Using PHP to crawl Web pages, and information collection, in fact, is crawling data, the specific implementation steps are as follows, the first should be introduced two files curl_html_get.php and save_file.php files, two files specific code is such curl_html_ Get.php inside the code is

<?php
function Curl_get_file_contents ($url) {$c = Curl_init (); curl_setopt ($c, Curlopt_returntransfer, 1); curl_setopt ($c, Curlopt_url, $url); $contents = curl_exec ($c);  Curl_close ($c); if ($contents) return $contents; else return FALSE;}? >save_file.php file content is <?php
/** * Continuously Create directory * * @param string $dir directory String * @param int $mode Permission number * @return Boolean */function make_dir ($dir, $mode = "077 7 ") {if (! $dir) return false;
if (!file_exists ($dir)) {return mkdir ($dir, $mode, True);} else {return true;}}
/** * Save File * * @param string $fileName file name (with relative path) * @param string $text file contents * @return boolean*/function save_file ($filena Me, $text) {if (! $filename | |! $text) return false;
$dirname = DirName ($filename); if (Make_dir ($dirname)) {//File_put_contents ($filename, $text, file_append); File_put_contents ($filename, $text);// if (Is_resource ($fp = fopen ($filename, "w+")) {//if (@fwrite ($FP, $text)) {//fclose ($FP);//Return true;//} else {//F Close ($fp);//Return false;//}//}} return false;

?> is actually the one that gets the content of the Web page, and the other creates the file. Then is the PHP code, the definition of a function inside the code is basically the echo "==================start=======================<br/>";//1, get page $path = This_path. "Download"; $url = "http://10.maigoo.com/list_1187.html"; $pathinfo = PathInfo ($url); $html _pathname = $path. DS; $html _filename = $html _pathname. "List_1187.htm"; if (!file_exists ($html _filename)) {$text = Curl_get_file_contents ($url); Save_file ($html _filename, $text);} else {$ Text = file_get_contents ($html _filename);}
2, obtain the area//start pos $start = ' <div class= ' b-brand-nlist hoverdetail ' > '; End pos $end = ' <div id= ' copyright > '; $pos _start = Strpos ($text, $start); $pos _end = Strpos ($text, $end, $pos _start); $pos _end + = strlen ($end); $content = substr ($text, $pos _start, $pos _end-$pos _start); Save_file ($html _pathname. "  List_1187.html ", $content); 3, get all the first level $pattern = ' @<div class= ' aclist ">.*<div class=" clear "></div> @Usi '; if (!preg_match_all ($pattern, $content, $matches)) {die ("===============not match anything===================<");} echo "=========================================<br/>"; $index = 0; foreach ($matches [0] as $pinpai _cate) {save_file ($html _pathname. $index.  ". html", $pinpai _cate); Get the first class category URL and name Get_level1_url_and_name ($pinpai _cate, $cate 1_url, $cate 1_name);
echo "==================$ a brand =======================<br/>"; $pattern = ' @<li addbg= ' #400143 ' .*</li> @Usi ';  if (Preg_match_all ($pattern, $content, $matches)) {foreach ($matches [0] as $one _brand); }} echo "==================end=======================<br/>";} The basic principle is to get the download page to local, then intercept, and finally match with regular. Do not have the process of the code tuning, resulting in code too long, too many places to repeat, if the interception of the place with regular or can not be judged, or the region has a lot of repeating points, it is necessary to intercept and then eliminate interference, more cumbersome, in addition to the need to write more functions, all the code to improve their level further.

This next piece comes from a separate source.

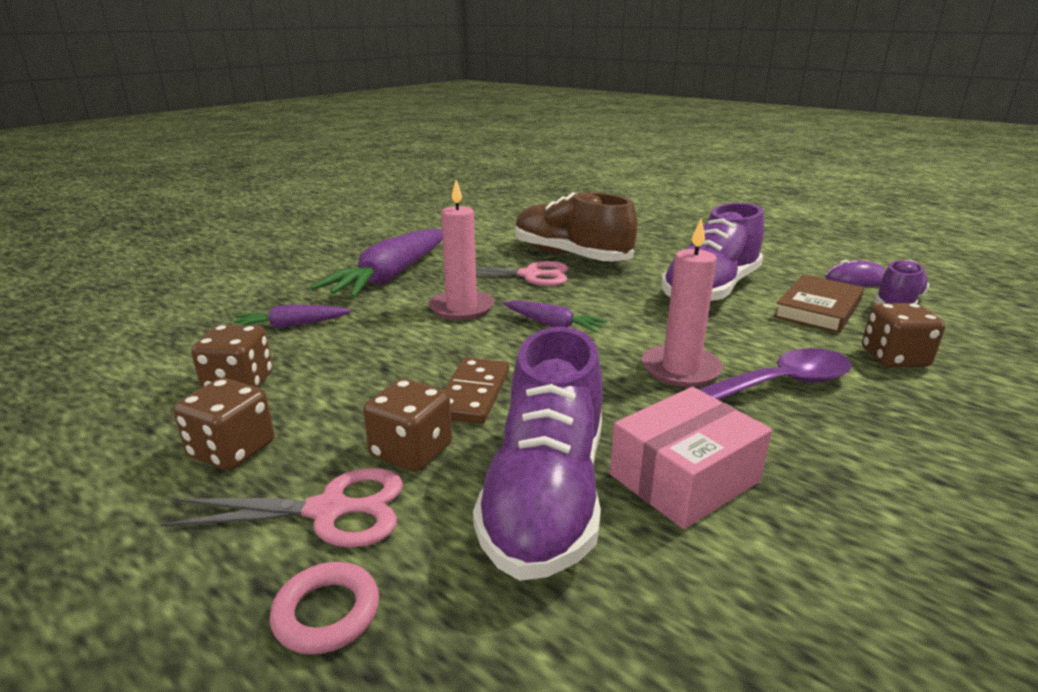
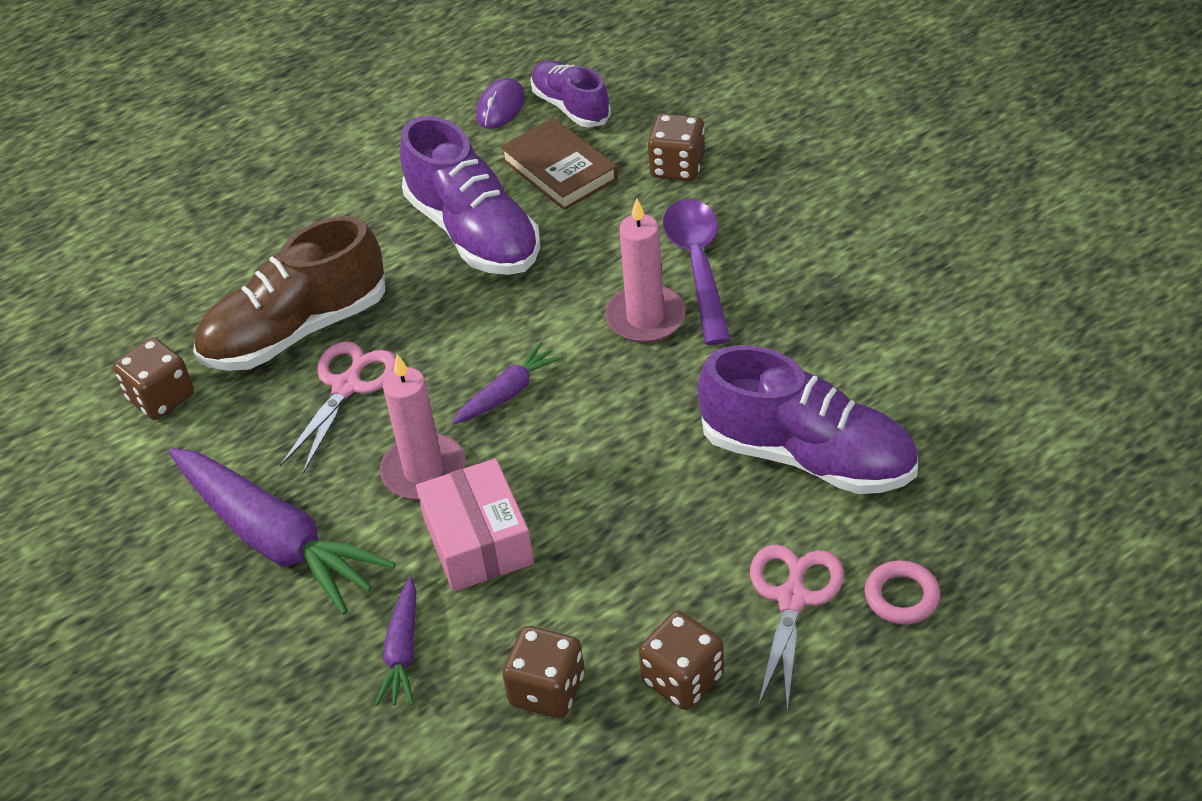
camera: 70 degrees left, 20 degrees up
brown dice [363,379,452,472] -> brown dice moved to [113,338,194,420]
brown domino [444,357,509,424] -> none
pink box [610,387,772,529] -> pink box moved to [416,458,534,592]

Using PHP to get information on a webpage is less efficient than XPath.

Contact Us

The content source of this page is from Internet, which doesn't represent Alibaba Cloud's opinion; products and services mentioned on that page don't have any relationship with Alibaba Cloud. If the content of the page makes you feel confusing, please write us an email, we will handle the problem within 5 days after receiving your email.

If you find any instances of plagiarism from the community, please send an email to: info-contact@alibabacloud.com and provide relevant evidence. A staff member will contact you within 5 working days.

A Free Trial That Lets You Build Big!

Start building with 50+ products and up to 12 months usage for Elastic Compute Service

  • Sales Support

    1 on 1 presale consultation

  • After-Sales Support

    24/7 Technical Support 6 Free Tickets per Quarter Faster Response

  • Alibaba Cloud offers highly flexible support services tailored to meet your exact needs.